*Directions*: Return everything from "I will admit I didn’t pay close attention to" down to "was History Class." in the Thanksgiving turkey text, copied word for word.

*Text excerpt*:
>> start

Greetings from the gobbler,


I will admit I didn’t pay close attention to in Civics Class in high school, but I think that’s where we would have learned that Benjamin Franklin once proposed that the turkey be our national bird.  It turns out that the story wasn’t true, so maybe it was History Class. 

 

The anecdote is easy to believe since I think Ben Franklin invented electricity and green bean casserole, the other important elements in a successful Thanksgiving dinner. 

 

It’s estimated by the National Turkey Federation that Americans eat 46 million turkeys on Thanksgiving Day.  This is unbelievable.  I mean that it’s unbelievable that there is such a thing as the National Turkey Federation

 

I will admit I didn’t pay close attention in Social Studies class in school, if that’s where people learn about turkeys and their federations.  Might have been Civics class.  Or one of the sciences, like woodshop or detention.

 

Regardless, my knowledge of turkeys and their professional organizations is limited. Of course, I have been aware of the cute little ceremonial pardon that the President of the United States performs each year for a couple of lucky turkeys.  Which, as anyone from my high school Civics class would know, is arranged by the National Turkey Federation.

 

According to the NTF, over 88% of American household will serve turkey on this Thursday at a cost of nearly a billion dollars. These two facts lead to one inescapable conclusion:

 

The National Turkey Foundation needs to take over the US Government.

>> end

*Material*:
>> start

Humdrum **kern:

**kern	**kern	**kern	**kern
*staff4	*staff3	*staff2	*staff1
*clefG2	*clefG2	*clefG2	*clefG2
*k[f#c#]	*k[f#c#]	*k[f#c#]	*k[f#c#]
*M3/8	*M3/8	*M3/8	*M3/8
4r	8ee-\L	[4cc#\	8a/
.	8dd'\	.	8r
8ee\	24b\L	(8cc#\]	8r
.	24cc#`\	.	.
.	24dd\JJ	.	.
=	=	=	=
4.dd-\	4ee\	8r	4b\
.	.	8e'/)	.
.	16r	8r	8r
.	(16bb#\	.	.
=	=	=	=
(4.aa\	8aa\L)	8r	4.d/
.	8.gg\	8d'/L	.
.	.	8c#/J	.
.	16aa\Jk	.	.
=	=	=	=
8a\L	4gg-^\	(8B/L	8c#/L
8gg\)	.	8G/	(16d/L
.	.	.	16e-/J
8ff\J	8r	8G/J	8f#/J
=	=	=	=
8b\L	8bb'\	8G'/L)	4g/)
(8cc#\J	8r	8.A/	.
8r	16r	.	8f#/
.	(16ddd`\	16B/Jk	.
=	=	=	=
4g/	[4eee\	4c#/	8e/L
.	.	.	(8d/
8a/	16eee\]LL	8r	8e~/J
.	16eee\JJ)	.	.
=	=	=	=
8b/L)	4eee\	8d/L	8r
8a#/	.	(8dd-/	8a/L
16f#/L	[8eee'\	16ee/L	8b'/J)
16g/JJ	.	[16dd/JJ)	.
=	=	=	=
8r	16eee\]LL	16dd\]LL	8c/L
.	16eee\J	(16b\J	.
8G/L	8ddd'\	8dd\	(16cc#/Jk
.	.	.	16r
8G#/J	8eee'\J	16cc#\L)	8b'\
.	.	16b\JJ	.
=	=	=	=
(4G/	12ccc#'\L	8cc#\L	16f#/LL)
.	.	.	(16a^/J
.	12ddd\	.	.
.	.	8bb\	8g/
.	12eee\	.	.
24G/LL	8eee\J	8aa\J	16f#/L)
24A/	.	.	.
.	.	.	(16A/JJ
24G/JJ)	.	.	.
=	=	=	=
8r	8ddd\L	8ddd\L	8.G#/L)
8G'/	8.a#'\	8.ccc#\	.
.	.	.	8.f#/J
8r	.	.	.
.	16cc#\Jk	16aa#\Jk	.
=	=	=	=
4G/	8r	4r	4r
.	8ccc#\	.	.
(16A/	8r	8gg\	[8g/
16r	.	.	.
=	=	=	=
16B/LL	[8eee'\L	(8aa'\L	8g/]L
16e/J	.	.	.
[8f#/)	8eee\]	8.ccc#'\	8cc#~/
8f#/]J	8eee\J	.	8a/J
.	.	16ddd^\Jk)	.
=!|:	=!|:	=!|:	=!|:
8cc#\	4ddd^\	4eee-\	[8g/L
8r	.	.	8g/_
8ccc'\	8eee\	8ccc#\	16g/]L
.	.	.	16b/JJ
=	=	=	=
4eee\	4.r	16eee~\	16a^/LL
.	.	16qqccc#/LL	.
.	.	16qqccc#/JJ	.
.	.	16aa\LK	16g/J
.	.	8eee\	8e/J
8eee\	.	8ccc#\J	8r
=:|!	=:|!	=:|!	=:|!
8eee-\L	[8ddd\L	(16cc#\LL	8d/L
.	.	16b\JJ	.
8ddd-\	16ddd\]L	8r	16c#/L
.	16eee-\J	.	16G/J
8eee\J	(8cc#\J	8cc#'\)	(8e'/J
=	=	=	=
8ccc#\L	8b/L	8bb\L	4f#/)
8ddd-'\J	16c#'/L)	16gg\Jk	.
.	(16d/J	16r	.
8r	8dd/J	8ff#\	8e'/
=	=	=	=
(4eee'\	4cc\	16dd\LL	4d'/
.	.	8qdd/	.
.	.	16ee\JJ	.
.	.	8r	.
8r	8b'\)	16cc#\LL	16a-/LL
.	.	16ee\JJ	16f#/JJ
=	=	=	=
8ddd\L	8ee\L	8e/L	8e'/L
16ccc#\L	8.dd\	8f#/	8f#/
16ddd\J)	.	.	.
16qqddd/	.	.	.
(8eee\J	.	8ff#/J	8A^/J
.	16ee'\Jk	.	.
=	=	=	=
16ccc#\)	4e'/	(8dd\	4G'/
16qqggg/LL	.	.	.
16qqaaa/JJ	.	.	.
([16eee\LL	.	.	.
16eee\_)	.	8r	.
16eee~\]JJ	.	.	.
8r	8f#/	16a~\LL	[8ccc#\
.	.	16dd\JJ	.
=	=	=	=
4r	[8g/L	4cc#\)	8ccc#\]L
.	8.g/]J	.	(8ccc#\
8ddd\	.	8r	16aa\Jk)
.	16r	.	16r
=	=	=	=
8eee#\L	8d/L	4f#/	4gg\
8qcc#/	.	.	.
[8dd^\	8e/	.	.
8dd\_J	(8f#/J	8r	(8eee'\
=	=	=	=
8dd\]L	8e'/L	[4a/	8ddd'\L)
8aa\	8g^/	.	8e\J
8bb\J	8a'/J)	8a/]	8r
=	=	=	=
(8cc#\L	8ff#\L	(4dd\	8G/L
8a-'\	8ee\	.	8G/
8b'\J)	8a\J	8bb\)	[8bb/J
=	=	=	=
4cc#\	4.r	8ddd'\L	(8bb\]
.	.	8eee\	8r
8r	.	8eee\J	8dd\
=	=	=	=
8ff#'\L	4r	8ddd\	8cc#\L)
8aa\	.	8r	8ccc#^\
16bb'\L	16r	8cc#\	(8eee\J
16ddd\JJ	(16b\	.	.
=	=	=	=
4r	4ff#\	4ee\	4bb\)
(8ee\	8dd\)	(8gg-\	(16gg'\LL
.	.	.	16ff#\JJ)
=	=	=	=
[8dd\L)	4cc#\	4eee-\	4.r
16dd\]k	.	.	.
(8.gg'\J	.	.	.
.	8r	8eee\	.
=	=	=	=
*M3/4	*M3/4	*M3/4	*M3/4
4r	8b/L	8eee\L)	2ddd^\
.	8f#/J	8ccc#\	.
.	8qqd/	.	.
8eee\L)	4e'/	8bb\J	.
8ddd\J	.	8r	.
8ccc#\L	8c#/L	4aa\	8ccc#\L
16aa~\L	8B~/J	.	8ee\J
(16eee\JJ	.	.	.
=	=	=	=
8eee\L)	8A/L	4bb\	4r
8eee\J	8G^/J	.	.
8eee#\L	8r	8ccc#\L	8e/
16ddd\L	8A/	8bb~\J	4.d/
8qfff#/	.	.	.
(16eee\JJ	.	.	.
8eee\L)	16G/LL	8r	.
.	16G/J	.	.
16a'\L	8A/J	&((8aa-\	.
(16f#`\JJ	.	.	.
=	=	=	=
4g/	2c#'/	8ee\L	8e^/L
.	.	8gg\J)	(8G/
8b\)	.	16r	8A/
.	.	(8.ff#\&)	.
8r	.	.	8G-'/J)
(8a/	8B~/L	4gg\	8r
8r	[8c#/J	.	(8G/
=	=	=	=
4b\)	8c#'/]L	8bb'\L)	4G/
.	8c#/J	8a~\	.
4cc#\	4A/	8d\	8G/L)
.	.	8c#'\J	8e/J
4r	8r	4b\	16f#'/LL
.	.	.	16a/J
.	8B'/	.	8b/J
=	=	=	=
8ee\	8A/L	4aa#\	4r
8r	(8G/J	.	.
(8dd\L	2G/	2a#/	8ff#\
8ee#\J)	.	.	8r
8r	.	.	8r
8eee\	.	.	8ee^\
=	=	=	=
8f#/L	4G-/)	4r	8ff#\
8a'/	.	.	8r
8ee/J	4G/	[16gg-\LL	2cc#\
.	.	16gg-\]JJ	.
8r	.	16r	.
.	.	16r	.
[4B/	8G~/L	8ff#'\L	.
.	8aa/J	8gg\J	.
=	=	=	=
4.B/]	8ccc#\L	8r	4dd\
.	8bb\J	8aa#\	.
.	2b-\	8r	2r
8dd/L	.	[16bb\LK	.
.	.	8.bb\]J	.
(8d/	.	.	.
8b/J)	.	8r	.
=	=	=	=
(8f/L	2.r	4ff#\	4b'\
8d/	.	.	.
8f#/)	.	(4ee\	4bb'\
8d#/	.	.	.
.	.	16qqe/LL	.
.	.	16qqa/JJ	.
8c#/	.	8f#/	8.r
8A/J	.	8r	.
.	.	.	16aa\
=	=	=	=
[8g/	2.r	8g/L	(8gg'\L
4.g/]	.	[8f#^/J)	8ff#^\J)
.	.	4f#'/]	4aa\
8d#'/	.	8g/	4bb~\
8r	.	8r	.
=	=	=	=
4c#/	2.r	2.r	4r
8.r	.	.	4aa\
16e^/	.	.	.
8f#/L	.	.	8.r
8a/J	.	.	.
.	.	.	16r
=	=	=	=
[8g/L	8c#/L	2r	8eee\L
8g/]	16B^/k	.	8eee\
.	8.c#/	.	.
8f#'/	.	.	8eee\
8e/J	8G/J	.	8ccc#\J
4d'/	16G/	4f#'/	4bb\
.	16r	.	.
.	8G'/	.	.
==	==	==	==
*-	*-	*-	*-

>> end

*The response*:
I will admit I didn’t pay close attention to in Civics Class in high school, but I think that’s where we would have learned that Benjamin Franklin once proposed that the turkey be our national bird.  It turns out that the story wasn’t true, so maybe it was History Class.